Content starts

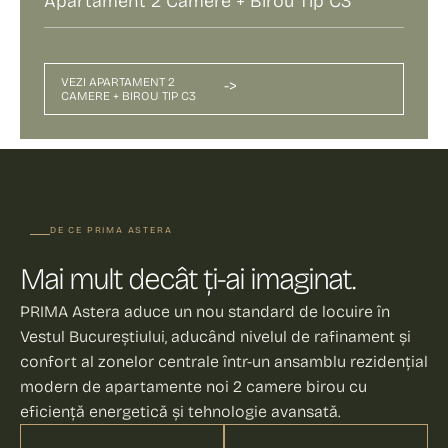
Apartament 2 Camere + Birou Tip C3
VEZI APARTAMENT 2
->
CAMERE + BIROU TIP C3
DE CE PRIMA ASTERA
Mai mult decât ți-ai imaginat.
PRIMA Astera aduce un nou standard de locuire în
Vestul Bucureștiului, aducând nivelul de rafinament și
confort al zonelor centrale într-un ansamblu rezidențial
modern de apartamente noi 2 camere birou cu
eficiență energetică și tehnologie avansată.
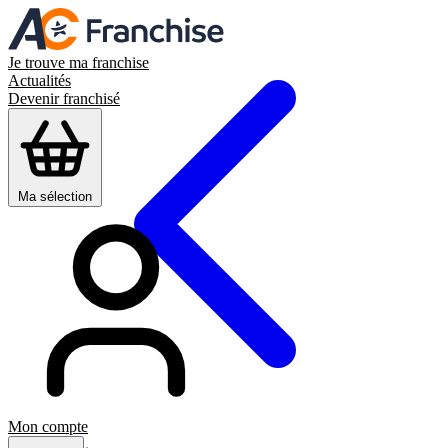
Je trouve ma franchise
Actualités
Devenir franchisé
Ma sélection
Mon compte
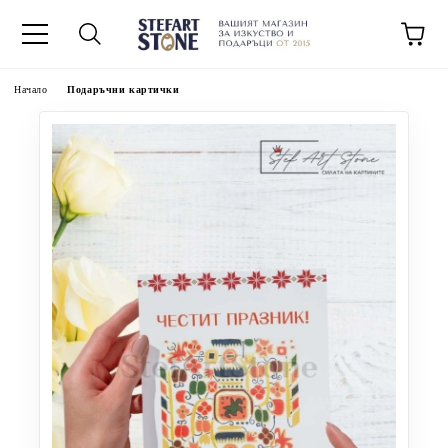
Начало
Подаръчни картички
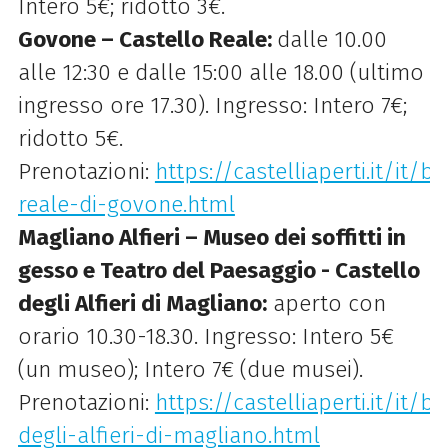
Intero 5€; ridotto 3€.
Govone – Castello Reale:
dalle 10.00
alle 12:30 e dalle 15:00 alle 18.00 (ultimo
ingresso ore 17.30). Ingresso: Intero 7€;
ridotto 5€.
Prenotazioni:
https://castelliaperti.it/it/b
reale-di-govone.html
Magliano Alfieri – Museo dei soffitti in
gesso e Teatro del Paesaggio - Castello
degli Alfieri di Magliano:
aperto con
orario 10.30-18.30. Ingresso: Intero 5€
(un museo); Intero 7€ (due musei).
Prenotazioni:
https://castelliaperti.it/it/
degli-alfieri-di-magliano.html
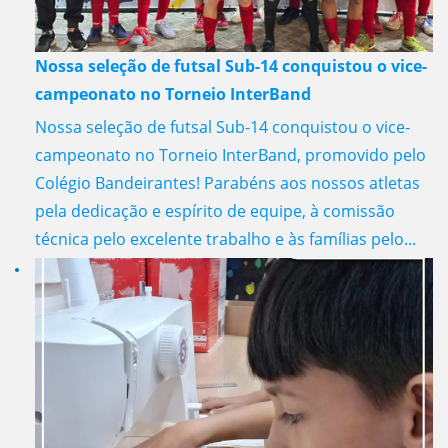
Nossa seleção de futsal Sub-14 conquistou o vice-
campeonato no Torneio InterBand
Nossa seleção de futsal Sub-14 conquistou o vice-
campeonato no Torneio InterBand, promovido pelo
Colégio Bandeirantes! Parabéns aos nossos atletas
pela dedicação e espírito de equipe, à comissão
técnica pelo excelente trabalho e às famílias pelo...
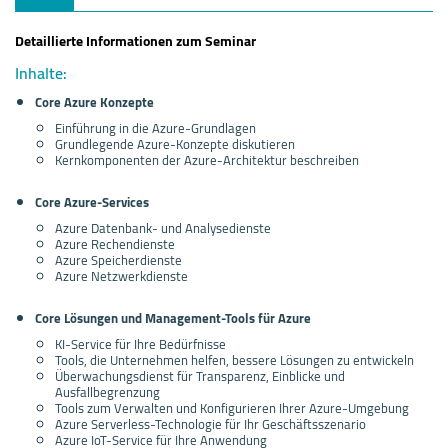
Detaillierte Informationen zum Seminar
Inhalte:
Core Azure Konzepte
Einführung in die Azure-Grundlagen
Grundlegende Azure-Konzepte diskutieren
Kernkomponenten der Azure-Architektur beschreiben
Core Azure-Services
Azure Datenbank- und Analysedienste
Azure Rechendienste
Azure Speicherdienste
Azure Netzwerkdienste
Core Lösungen und Management-Tools für Azure
KI-Service für Ihre Bedürfnisse
Tools, die Unternehmen helfen, bessere Lösungen zu entwickeln
Überwachungsdienst für Transparenz, Einblicke und
Ausfallbegrenzung
Tools zum Verwalten und Konfigurieren Ihrer Azure-Umgebung
Azure Serverless-Technologie für Ihr Geschäftsszenario
Azure IoT-Service für Ihre Anwendung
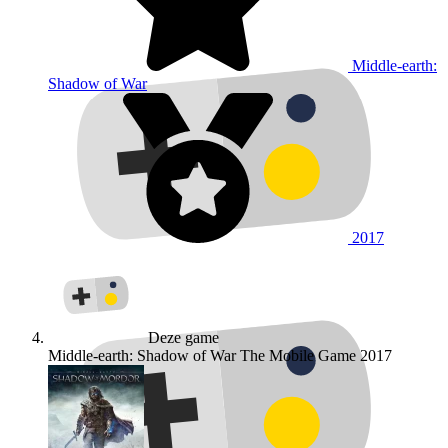
Middle-earth:
Shadow of War
2017
Deze game
Middle-earth: Shadow of War The Mobile Game
2017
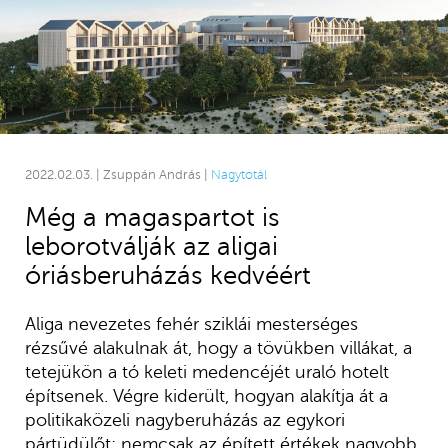
2022.02.03. | Zsuppán András |
Nagytotál
Még a magaspartot is
leborotválják az aligai
óriásberuházás kedvéért
Aliga nevezetes fehér sziklái mesterséges
rézsűvé alakulnak át, hogy a tövükben villákat, a
tetejükön a tó keleti medencéjét uraló hotelt
építsenek. Végre kiderült, hogyan alakítja át a
politikaközeli nagyberuházás az egykori
pártüdülőt: nemcsak az épített értékek nagyobb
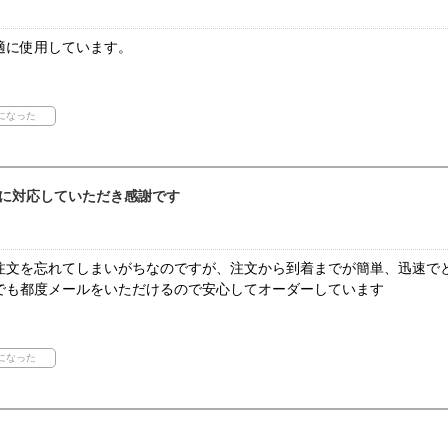
適に使用しています。
に対応していただき感謝です
注文を忘れてしまいがちなのですが、注文から到着までが簡単、迅速で
でも都度メールをいただけるので安心してオーダーしています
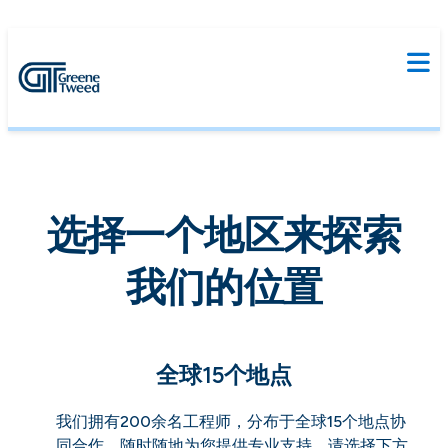
选择一个地区来探索
我们的位置
全球15个地点
我们拥有200余名工程师，分布于全球15个地点协
同合作，随时随地为您提供专业支持。请选择下方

Content ends

[WORK INSTRUCTIONS]
Show the lines of the records above that mention "Torneio".

[SOLUTION TO THIS PROBLEM]
campeonato no Torneio InterBand
campeonato no Torneio InterBand, promovido pelo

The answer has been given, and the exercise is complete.